ÜberConf - July 19 - 22, 2016 - No Fluff Just Stuff

Matt Stine

ÜberConf

Denver · July 19 - 22, 2016

You are viewing details from a past event
Matt Stine

I Enable Early-Career Enterprise Software Engineers to Continuously Improve

My passion is taking a metaphysical approach to software engineering: what is the nature of the collaborative game that we continuously play, and are there better, more contextually-aware ways to play that game?

By day I lead a team tasked with taking a first-principles-centric approach to intentionally enabling programming language usage at the largest bank in the United States.

By night I write and teach my way through a masterclass in software engineering and architecture targeting early-career software engineers working in large-scale enterprise technology organizations.

What is the primary goal?

To win the game. More seriously: to get 1% better every day at providing business value through software.

Who am I?

I'm a 22-year veteran of the enterprise software industry. I've played almost every role I can imagine:

  • Software Engineer
  • Software Architect
  • Technical Lead
  • Engineering Manager
  • Consultant
  • Product Manager
  • Field CTO
  • Developer Advocate
  • Conference Speaker
  • Author
  • Technical Trainer
  • Technical Marketer
  • Site Reliability Engineer
  • Desktop Support Specialist

I've worked at Fortune 500 companies, a tenacious teal cloud startup, and a not-for-profit children's hospital. I've written a book, and I've hosted a podcast. I've learned a lot along the way, including many things I wish I'd known when I first got started. And so now I want to pass those learnings on to you, especially if you've only just begun your career.

Presentations

The Pragmatic Programmer Revisited

While rummaging through some books the other day, I came across my copy of The Pragmatic Programmer. Flipping to the copyright page, I realized that it had been 16 years since its publication. Many of our careers have been deeply affected by reading and considering the many nuggets of wisdom contained in this book, and it is near the top of multiple recommended reading lists.

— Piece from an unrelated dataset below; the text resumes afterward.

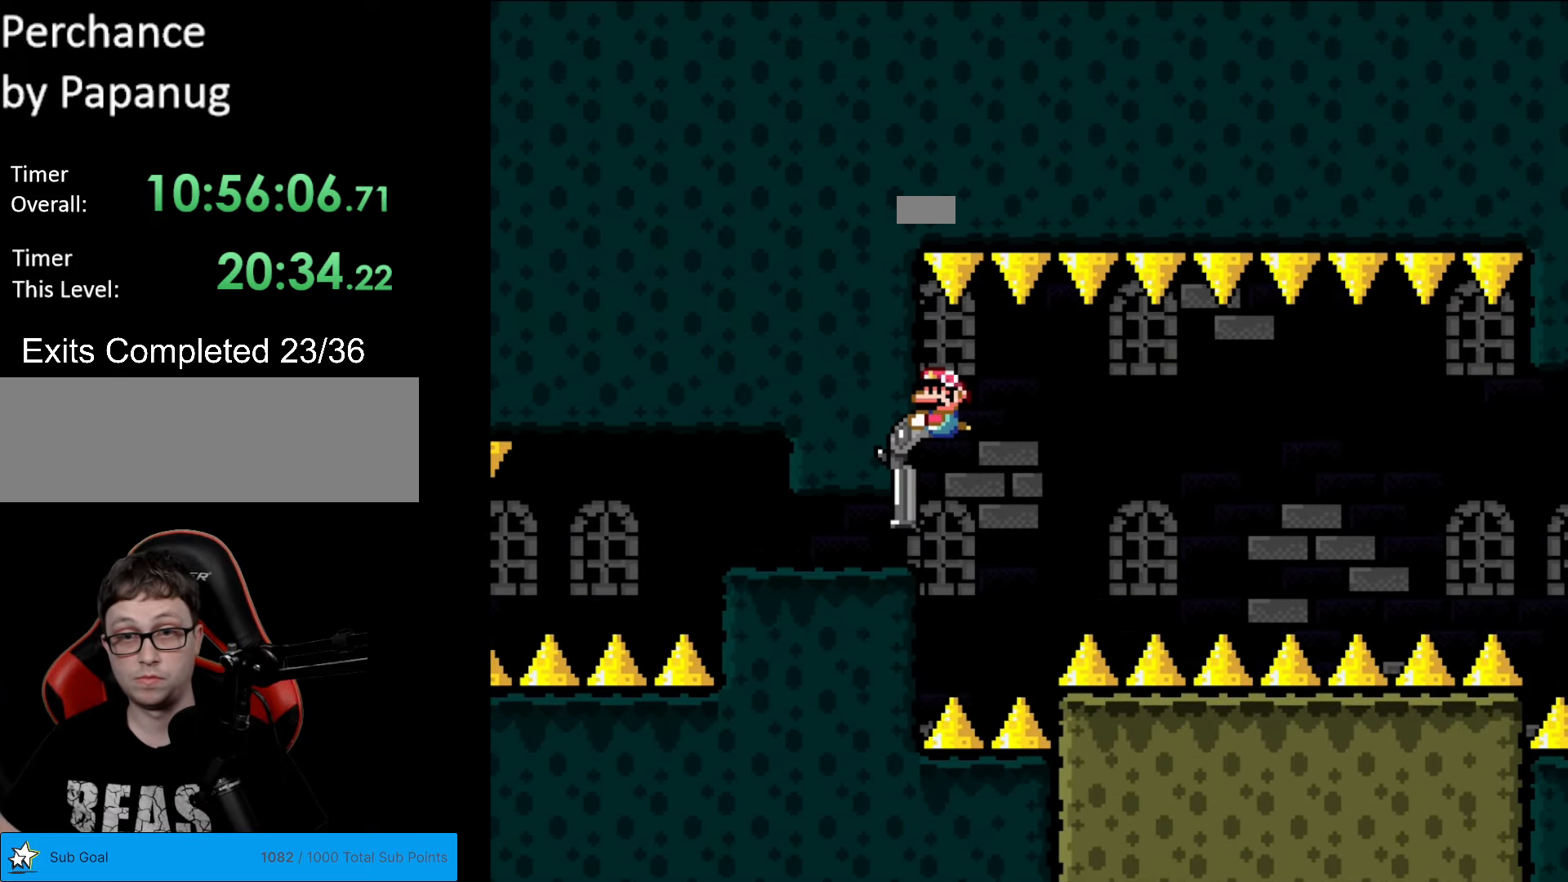
{"buttons": ["Y"], "events": [[35, "DPAD_DOWN", "down"], [87, "DPAD_DOWN", "up"]]}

Refactoring the Monolith: LIVE!

Many of us would love to embrace microservices in our day-to-day work. But most of us don’t have the opportunity to start over with a pure greenfield effort. We have to understand how to refactor our existing monolithic applications toward microservices. Practical steps include building new features as microservices, leveraging anti-corruption layers, strangling the monolith.

Confessions of an Agile Product Manager

Over the past year I’ve had the pleasure of wearing the hat of “product manager” for the Spring Cloud Services team at Pivotal, operating using a distributed variant of the Pivotal Labs process. Along the way I’ve learned many valuable lessons that I hope you’ll be able to apply to your product development efforts.

Concourse: CI that scales with your project

Concourse (http://concourse.ci/) is a CI system composed of simple tools and ideas. Concourse can express entire pipelines, integrating with arbitrary resources, or it can be used to execute one-off tasks, either locally or in another CI system. Concourse attempts to reduce the risk of adoption by encouraging practices that keep your project loosely coupled to the details of your continuous integration infrastructure.

Reactive Fault Tolerant Programing with Hystrix and RxJava

As we build distributed systems composed of microservices, we introduce new potential performance problems and failure points. As the number of nodes in our system increases, these problems rapidly amplify. In order to keep our composite systems responsive, we can apply the techniques of reactive programming. In order to keep our composite systems healthy, we can apply fault tolerance patterns like circuit breakers and bulkheads.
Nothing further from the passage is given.